[Stored data]

□ □ □ □

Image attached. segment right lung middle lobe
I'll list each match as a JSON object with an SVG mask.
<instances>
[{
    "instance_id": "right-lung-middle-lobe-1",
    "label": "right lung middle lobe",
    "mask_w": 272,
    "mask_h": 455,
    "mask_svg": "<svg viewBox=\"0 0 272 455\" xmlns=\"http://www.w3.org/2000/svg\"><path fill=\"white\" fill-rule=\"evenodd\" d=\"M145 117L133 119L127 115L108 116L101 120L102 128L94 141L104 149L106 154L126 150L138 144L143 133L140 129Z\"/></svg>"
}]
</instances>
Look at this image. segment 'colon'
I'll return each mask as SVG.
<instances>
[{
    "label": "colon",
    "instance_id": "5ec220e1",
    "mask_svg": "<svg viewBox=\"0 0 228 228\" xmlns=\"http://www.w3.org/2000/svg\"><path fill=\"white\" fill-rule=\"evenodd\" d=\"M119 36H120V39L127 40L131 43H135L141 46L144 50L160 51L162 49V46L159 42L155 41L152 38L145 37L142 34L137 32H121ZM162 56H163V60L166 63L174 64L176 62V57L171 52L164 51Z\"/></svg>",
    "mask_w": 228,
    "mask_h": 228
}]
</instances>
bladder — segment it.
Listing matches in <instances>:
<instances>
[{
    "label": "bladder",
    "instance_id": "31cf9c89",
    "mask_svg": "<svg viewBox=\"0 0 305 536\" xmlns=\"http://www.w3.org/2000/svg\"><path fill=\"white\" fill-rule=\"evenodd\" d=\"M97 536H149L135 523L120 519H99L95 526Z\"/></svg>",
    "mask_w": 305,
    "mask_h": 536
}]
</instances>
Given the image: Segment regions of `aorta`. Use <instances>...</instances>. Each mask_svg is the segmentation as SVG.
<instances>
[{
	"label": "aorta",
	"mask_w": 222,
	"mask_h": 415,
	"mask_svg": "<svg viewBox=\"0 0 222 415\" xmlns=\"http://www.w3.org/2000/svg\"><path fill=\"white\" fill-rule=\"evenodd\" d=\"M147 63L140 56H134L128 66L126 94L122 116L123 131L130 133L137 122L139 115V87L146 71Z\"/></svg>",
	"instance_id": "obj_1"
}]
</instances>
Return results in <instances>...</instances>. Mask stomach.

□ □ □ □

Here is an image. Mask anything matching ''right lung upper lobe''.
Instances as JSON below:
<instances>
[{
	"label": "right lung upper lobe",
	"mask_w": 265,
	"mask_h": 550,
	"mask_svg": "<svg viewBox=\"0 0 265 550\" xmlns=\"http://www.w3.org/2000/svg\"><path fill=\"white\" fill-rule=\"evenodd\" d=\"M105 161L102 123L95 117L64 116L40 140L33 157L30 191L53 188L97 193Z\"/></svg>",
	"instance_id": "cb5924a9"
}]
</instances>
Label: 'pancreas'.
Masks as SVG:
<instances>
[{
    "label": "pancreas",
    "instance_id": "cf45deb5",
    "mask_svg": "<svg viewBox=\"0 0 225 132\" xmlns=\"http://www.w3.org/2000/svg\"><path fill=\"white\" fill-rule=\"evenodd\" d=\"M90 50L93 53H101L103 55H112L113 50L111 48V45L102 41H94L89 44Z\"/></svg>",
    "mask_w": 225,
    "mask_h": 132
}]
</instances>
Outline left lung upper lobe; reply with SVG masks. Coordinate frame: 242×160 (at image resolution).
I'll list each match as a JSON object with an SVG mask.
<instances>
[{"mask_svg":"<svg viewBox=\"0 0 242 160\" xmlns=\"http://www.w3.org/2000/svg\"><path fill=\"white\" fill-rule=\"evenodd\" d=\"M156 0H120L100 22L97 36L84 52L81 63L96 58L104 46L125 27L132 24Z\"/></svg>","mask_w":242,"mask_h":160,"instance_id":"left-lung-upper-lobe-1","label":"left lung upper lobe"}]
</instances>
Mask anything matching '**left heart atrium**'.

□ □ □ □

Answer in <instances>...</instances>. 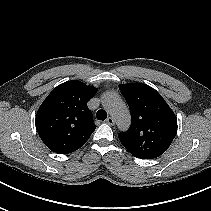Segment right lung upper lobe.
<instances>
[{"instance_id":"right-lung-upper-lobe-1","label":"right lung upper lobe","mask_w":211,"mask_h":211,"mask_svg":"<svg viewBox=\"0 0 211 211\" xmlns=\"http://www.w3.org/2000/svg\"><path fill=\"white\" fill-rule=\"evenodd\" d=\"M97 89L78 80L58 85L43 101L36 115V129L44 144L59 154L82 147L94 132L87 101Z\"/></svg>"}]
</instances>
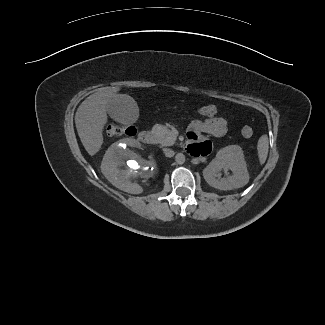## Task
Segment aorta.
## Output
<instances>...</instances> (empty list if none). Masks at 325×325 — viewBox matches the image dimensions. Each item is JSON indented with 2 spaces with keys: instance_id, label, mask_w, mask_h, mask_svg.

□ □ □ □

REQUIREMENT —
Could you turn the data above into a numbered list, beginning at the line that contains "bladder — segment it." and stopping after the line that contains "Return results in"? Include both of those lines, leave out any blank lines, and list nothing else.

SOLUTION TO THIS PROBLEM —
1. bladder — segment it.
2. Listing matches in <instances>:
3. <instances>
4. [{
5.     "label": "bladder",
6.     "instance_id": "31cf9c89",
7.     "mask_svg": "<svg viewBox=\"0 0 305 536\" xmlns=\"http://www.w3.org/2000/svg\"><path fill=\"white\" fill-rule=\"evenodd\" d=\"M97 536H149L135 523L120 519H99L95 526Z\"/></svg>",
8.     "mask_w": 305,
9.     "mask_h": 536
10. }]
11. </instances>
12. Given the image: Segment regions of `aorta`. Use <instances>...</instances>. Each mask_svg is the segmentation as SVG.
13. <instances>
14. [{
15. 	"label": "aorta",
16. 	"mask_w": 222,
17. 	"mask_h": 415,
18. 	"mask_svg": "<svg viewBox=\"0 0 222 415\" xmlns=\"http://www.w3.org/2000/svg\"><path fill=\"white\" fill-rule=\"evenodd\" d=\"M147 63L140 56H134L128 66L126 94L122 116L123 131L130 133L137 122L139 115V87L146 71Z\"/></svg>",
19. 	"instance_id": "obj_1"
20. }]
21. </instances>
22. Return results in <instances>...</instances>. Mask stomach.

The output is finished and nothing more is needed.